1. The large and imposing desk in the novel is passed from life to life, moving through space and time to link the characters in the novel to each other and to the past. What does this inheritance represent for each? Is it a burden?

2. A sense of loss—of a child, a parent, a lover, a home, youth, an illusion, and so many other things—suffuses the novel. How do the characters respond to loss, destruction, and change?

3. The novel is composed of intimate and emotional monologues that have the tone of a confession. What does Nadia, or Arthur, or Aaron feel themselves to be guilty of? What role does judgment play in the novel?

4. Many of the characters are haunted by doubt or uncertainty, whether it's moral doubt, or self-doubt, or the doubt that comes with a realization of the limits of how fully known we can ever be to one another, of how often we must live unknown and unknowing. What is the nature of Nadia's doubt, as expressed in the question that afflicts her: What if I had been wrong? What kind of uncertainty did Arthur feel in his marriage? And Aaron, as a father? What about Yoav and Leah Weisz?

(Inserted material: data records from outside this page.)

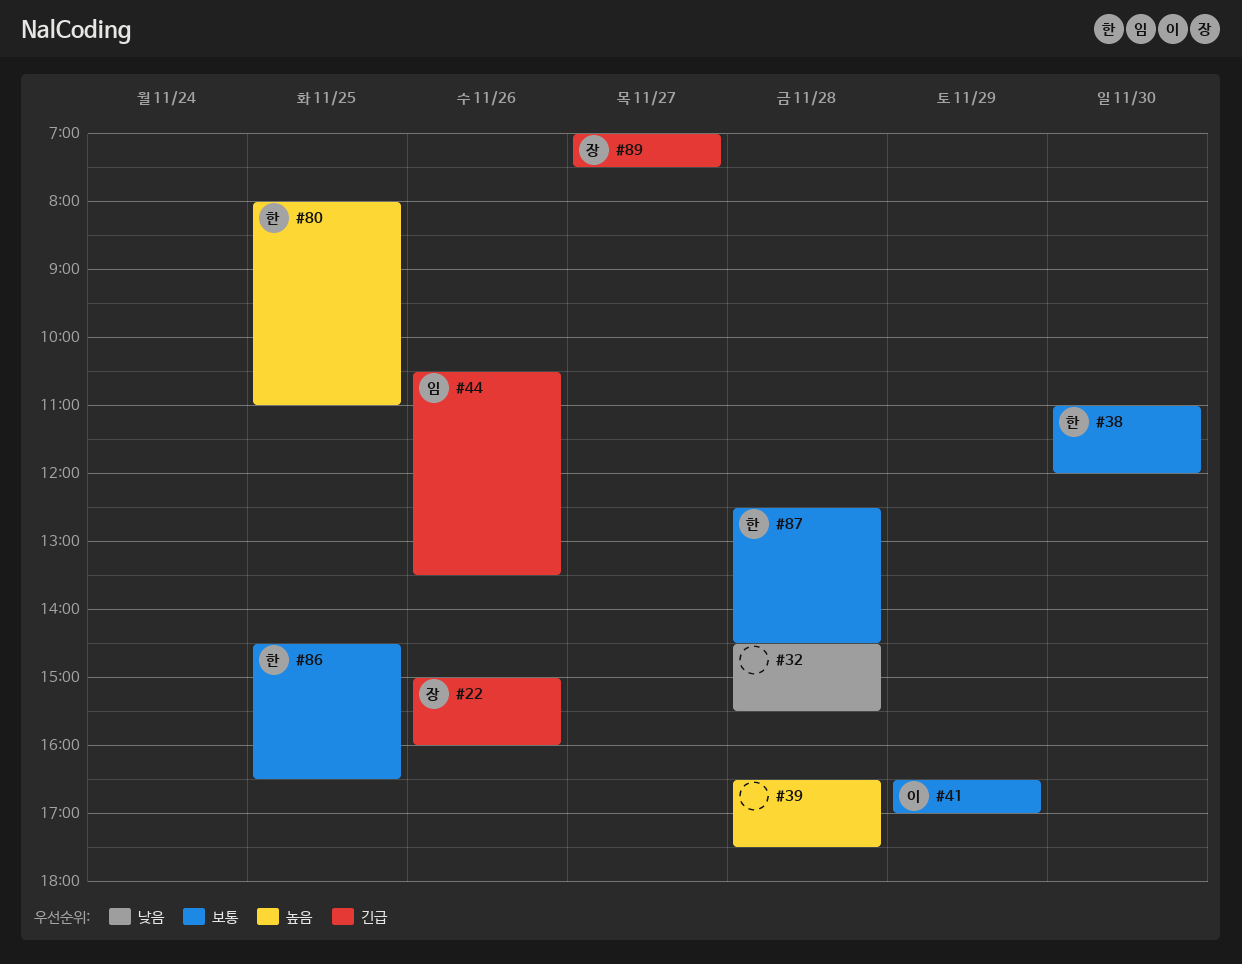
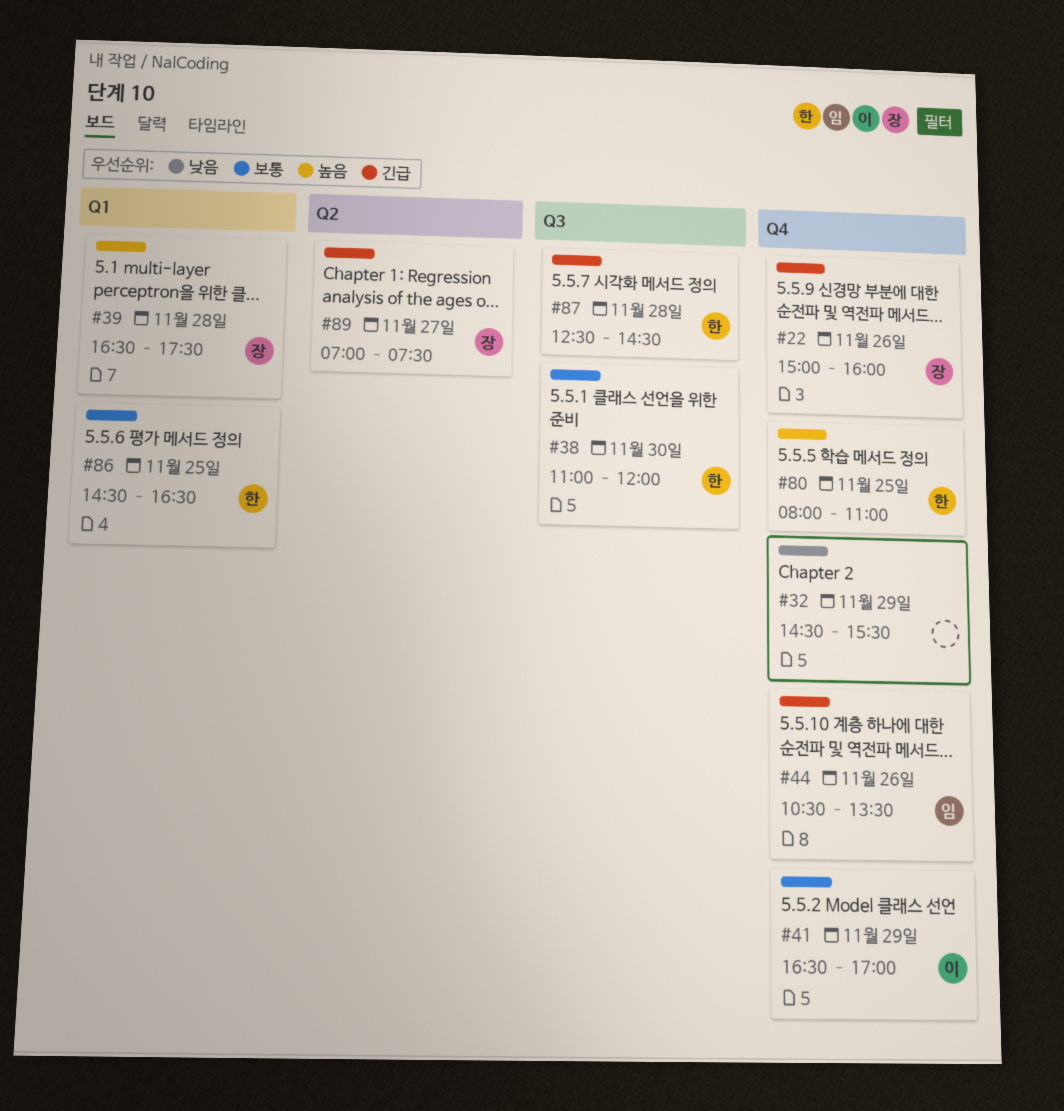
#32, day: Nov 28 -> Nov 29
#39, owner: none -> 장
#87, priority: 보통 -> 긴급

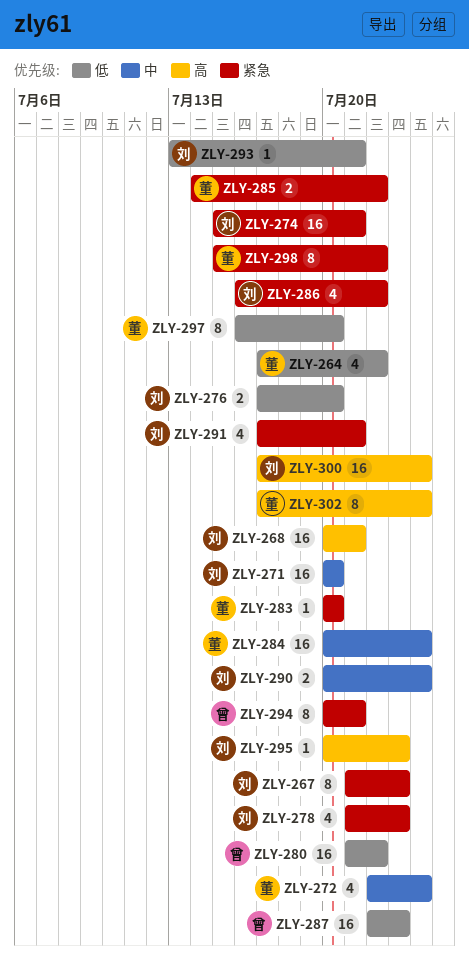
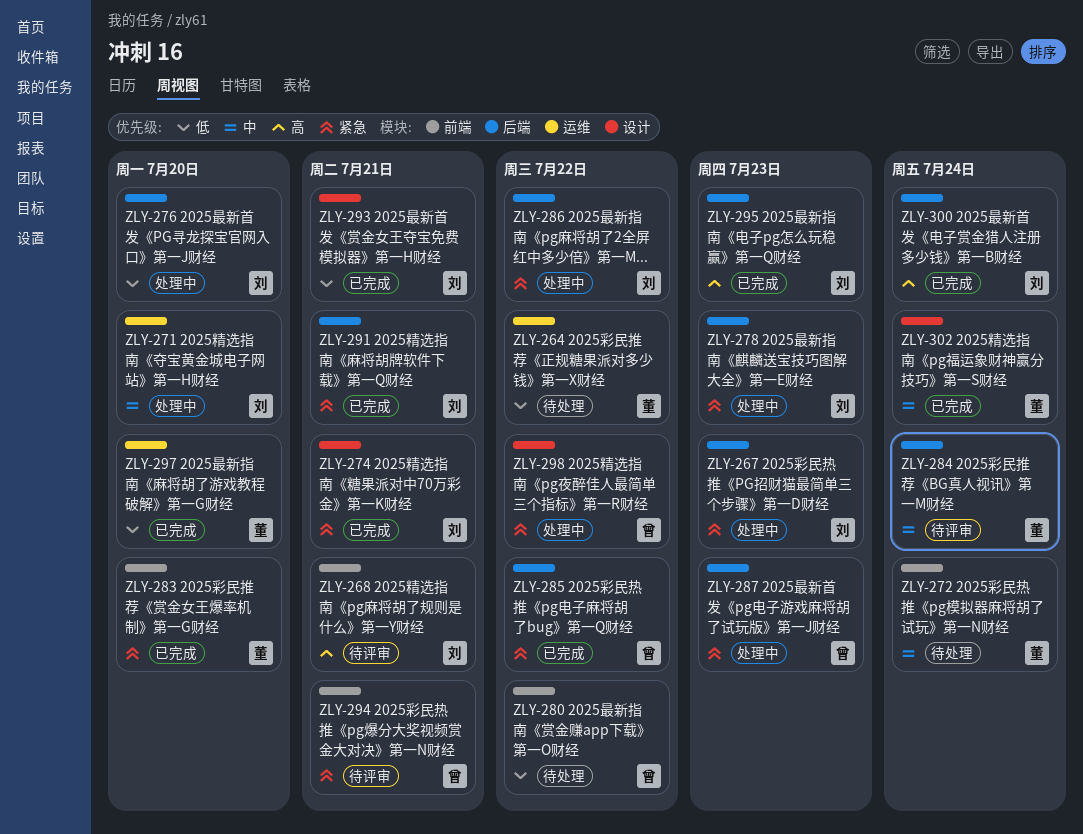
ZLY-285, owner: 董 -> 曾
ZLY-287, priority: 低 -> 紧急
ZLY-290: present -> none
ZLY-298, owner: 董 -> 曾
ZLY-302, priority: 高 -> 中

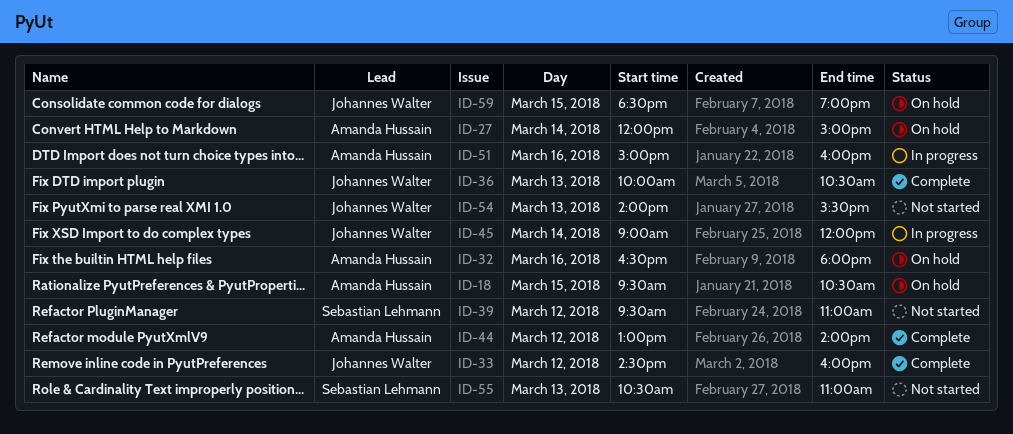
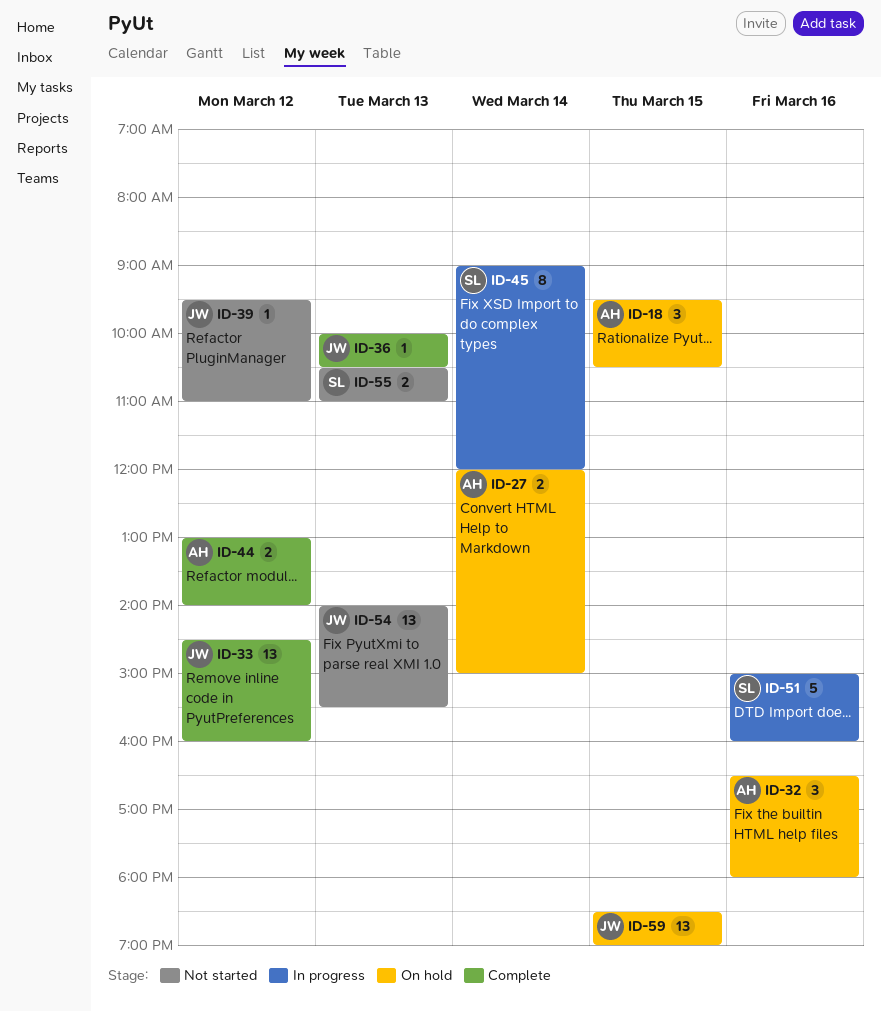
ID-39, owner: Sebastian Lehmann -> Johannes Walter
ID-45, owner: Johannes Walter -> Sebastian Lehmann
ID-51, owner: Amanda Hussain -> Sebastian Lehmann

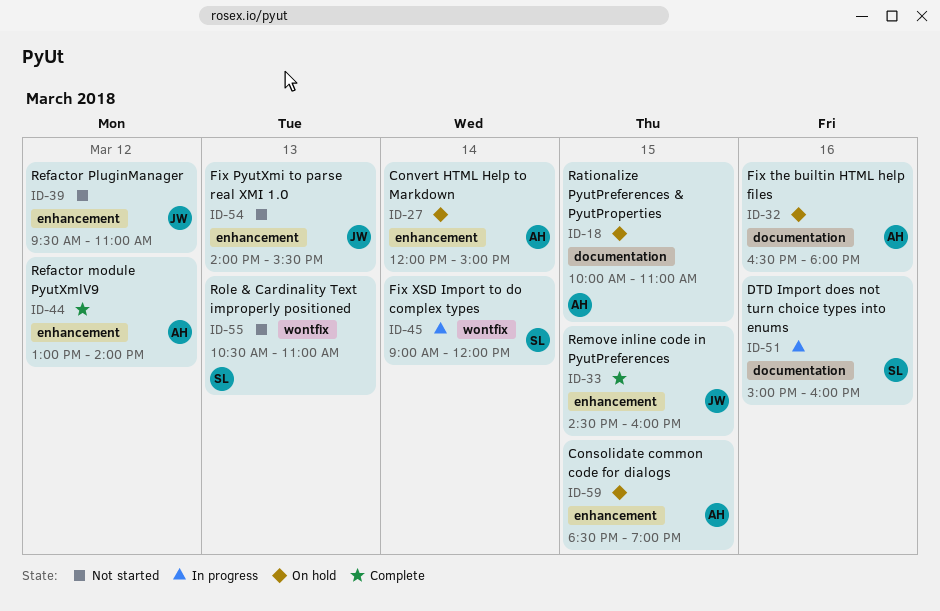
ID-18, begins: 09:30 -> 10:00
ID-18, ends: 10:30 -> 11:00
ID-33, day: Mar 12 -> Mar 15
ID-36: present -> none
ID-59, owner: JW -> AH

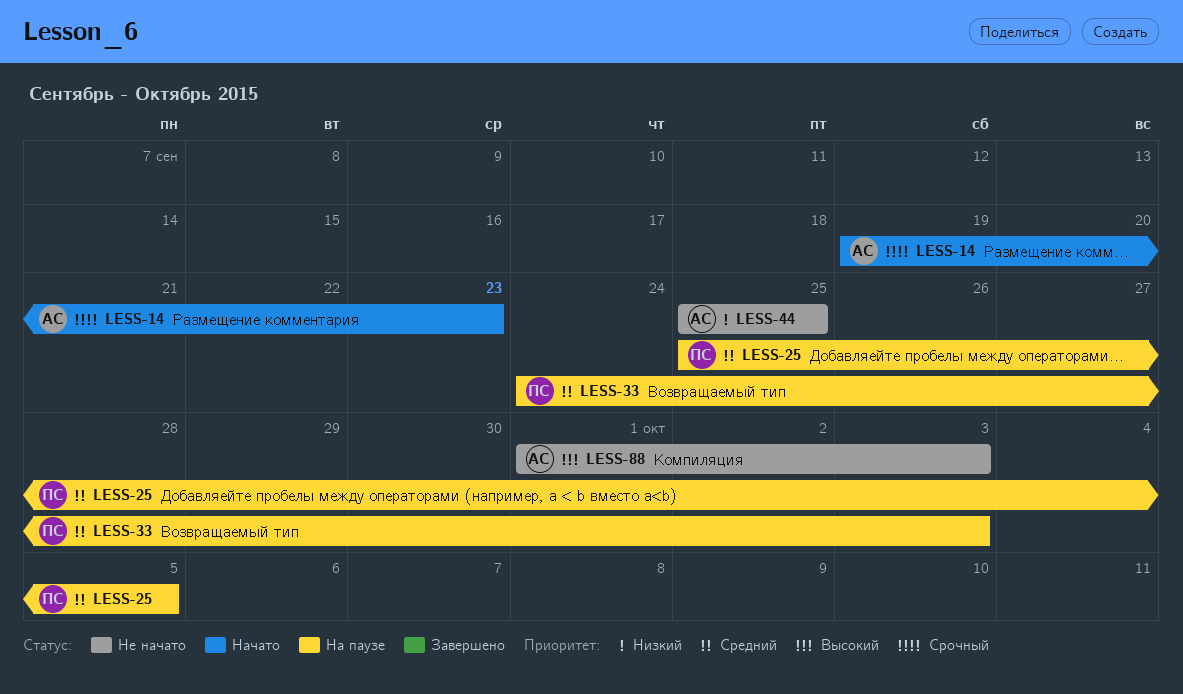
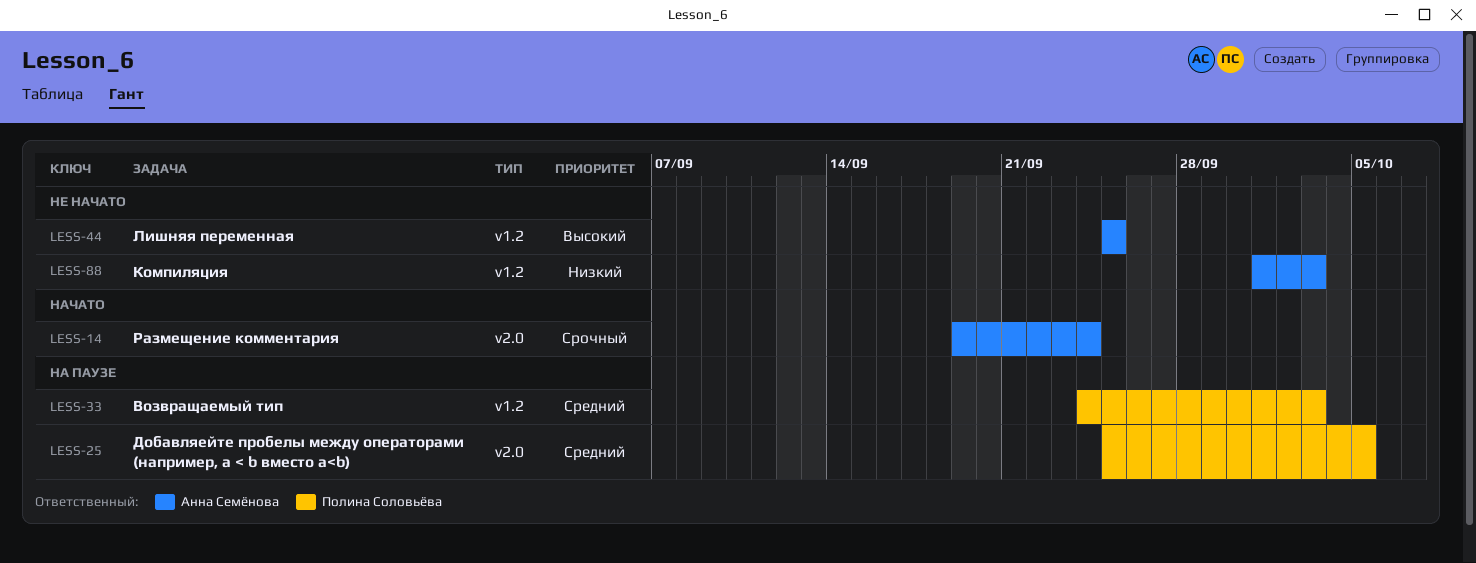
LESS-14, due: Sep 23 -> Sep 24
LESS-44, priority: Низкий -> Высокий
LESS-88, priority: Высокий -> Низкий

5. Why do you think Lotte chose to give her child away? And why did Nadia choose to give up children, her marriage, a social life—everything but her solitude? What other kinds of sacrifices do the characters make?

6. What role does regret play in the novel?

7. What is the significance of the locked and empty desk drawer?

8. How does the story of Ben Zakkai and the destruction of Jerusalem—a response to catastrophic loss that led to a radical reinvention of Judaism that allowed it to survive in the Diaspora—relate to the rest of the novel?